** CONSIGNE DE TRAVAIL 1 **
Recopiez ligne par ligne, sans rien changer, toute la liste des entrées enregistrées placée après le texte. Laissez les images de côté dans votre réponse.

** TEXTE FOURNI **
= = = = =

Pour ce qui est du Sahara, notre ligne de conduite, c’est celle qui sauvegarde nos intérêts et qui tient compte des réalités. Quels sont nos intérêts ? Nos intérêts, c’est la libre exploitation du pétrole et du gaz que nous avons découverts, ou que nous découvririons. C’est la disposition de terrains d’aviation et de droits de circulation pour nos communications avec l’Afrique Noire. Les réalités ? Les réalités c’est que, il n’y a pas un seul Algérien, je le sais, qui ne pense que le Sahara doit faire partie de l’Algérie, et qu’il n’y aurait pas un seul gouvernement algérien, quelle que soit son orientation par rapport à la France, qui ne doive revendiquer sans relâche la souveraineté algérienne sur le Sahara. Et puis enfin, le fait que si un Etat algérien est institué, et qu’il est associé à la France, la grande majorité des populations sahariennes tendront à s’y rattacher, même si elles ne l’ont pas explicitement réclamé d’avance. C’est dire que dans le débat franco-algérien, qu’il se ranime avec le FLN, ou qu’il s’engage avec un autre organisme, représentatif celui-là, des élus, la question de la souveraineté du Sahara n’a pas à être considérée.

= = = = =

Entrées enregistrées
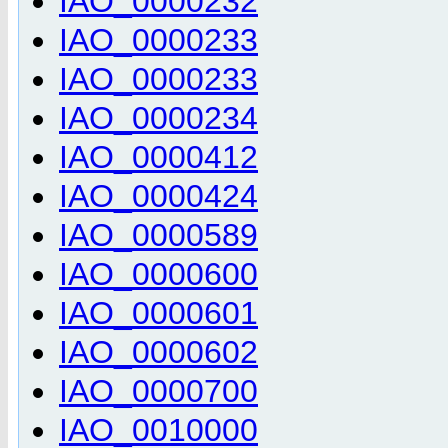
IAO_0000232
IAO_0000233
IAO_0000233
IAO_0000234
IAO_0000412
IAO_0000424
IAO_0000589
IAO_0000600
IAO_0000601
IAO_0000602
IAO_0000700
IAO_0010000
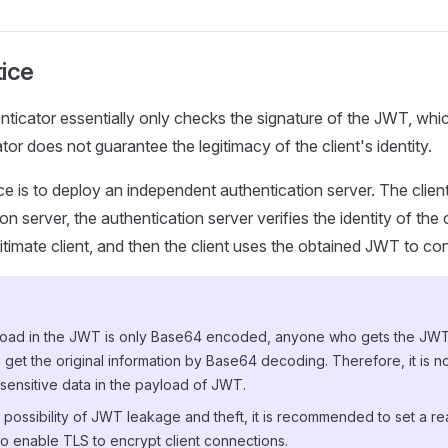
tice
icator essentially only checks the signature of the JWT, whi
or does not guarantee the legitimacy of the client's identity.
ce is to deploy an independent authentication server. The client
on server, the authentication server verifies the identity of the 
itimate client, and then the client uses the obtained JWT to c
load in the JWT is only Base64 encoded, anyone who gets the J
 get the original information by Base64 decoding. Therefore, it is
sensitive data in the payload of JWT.
possibility of JWT leakage and theft, it is recommended to set a re
o enable TLS to encrypt client connections.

= = = = =

** CONSIGNE DE TRAVAIL 2 **
Répondez, s'il vous plaît, à ces questions sur le texte relatif au Sahara :
(a) Quelles ressources la France entend-elle exploiter librement ?
(b) Avec quelle région les terrains d'aviation et les droits de circulation doivent-ils assurer les communications ?
(c) Si un État algérien est institué et associé à la France, vers quoi tendra la grande majorité des populations sahariennes ?

** RÉPONSE 1 **
IAO_0000232
IAO_0000233
IAO_0000233
IAO_0000234
IAO_0000412
IAO_0000424
IAO_0000589
IAO_0000600
IAO_0000601
IAO_0000602
IAO_0000700
IAO_0010000
tice
icator essentially only checks the signature of the JWT, whi
or does not guarantee the legitimacy of the client's identity.
ce is to deploy an independent authentication server. The client
on server, the authentication server verifies the identity of the 
itimate client, and then the client uses the obtained JWT to c
load in the JWT is only Base64 encoded, anyone who gets the J
 get the original information by Base64 decoding. Therefore, it is
sensitive data in the payload of JWT.
possibility of JWT leakage and theft, it is recommended to set a re
o enable TLS to encrypt client connections.

** RÉPONSE 2 **
(a) Le pétrole et le gaz découverts ou à découvrir.
(b) Avec l'Afrique Noire.
(c) Elle tendra à se rattacher à cet État algérien.